It stated that the primary metal and printing & related support activities sub-sectors recorded declines.
At 58.9 points, the production level index for the manufacturing sector grew for the 36th consecutive month in February 2020.
The index, however, indicated slower growth in the current month, when compared to its level in January 2020.
Ten of the 14 manufacturing sub-sectors recorded increased production level, three remained unchanged while one recorded a decline.
At 59.1 points, it stated, the new orders index grew for the thirty-fifth consecutive month, indicating increases in new orders in February 2020.
The index grew at a slower rate, when compared to its level in January 2020.
Eleven sub-sectors reported growth, while the remaining three recorded declines in the review month.

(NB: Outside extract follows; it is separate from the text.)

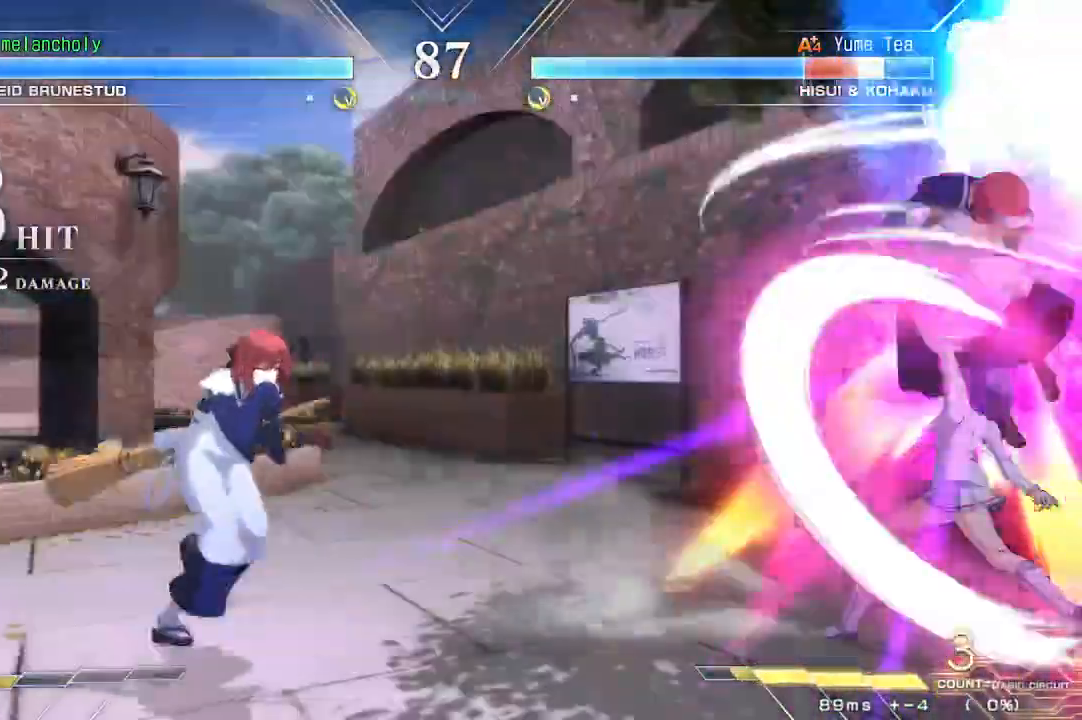
{"buttons": [], "events": []}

The manufacturing supplier delivery time index stood at 58.4 points in February 2020, indicating faster supplier delivery time.
The index has recorded growth for 33 consecutive months.
Ten of the 14 sub-sectors recorded improved suppliers’ delivery time, while four sub-sectors reported no change in delivery time in February 2020.
The employment level index for February 2020 stood at 56.4 points, indicating growth in employment level for the thirty-fourth consecutive month.
Of the 14 sub-sectors, nine reported increased employment level, three sub-sectors remain unchanged, while the electrical equipment and printing & related support services sub-sector recorded lower employment level in the review month.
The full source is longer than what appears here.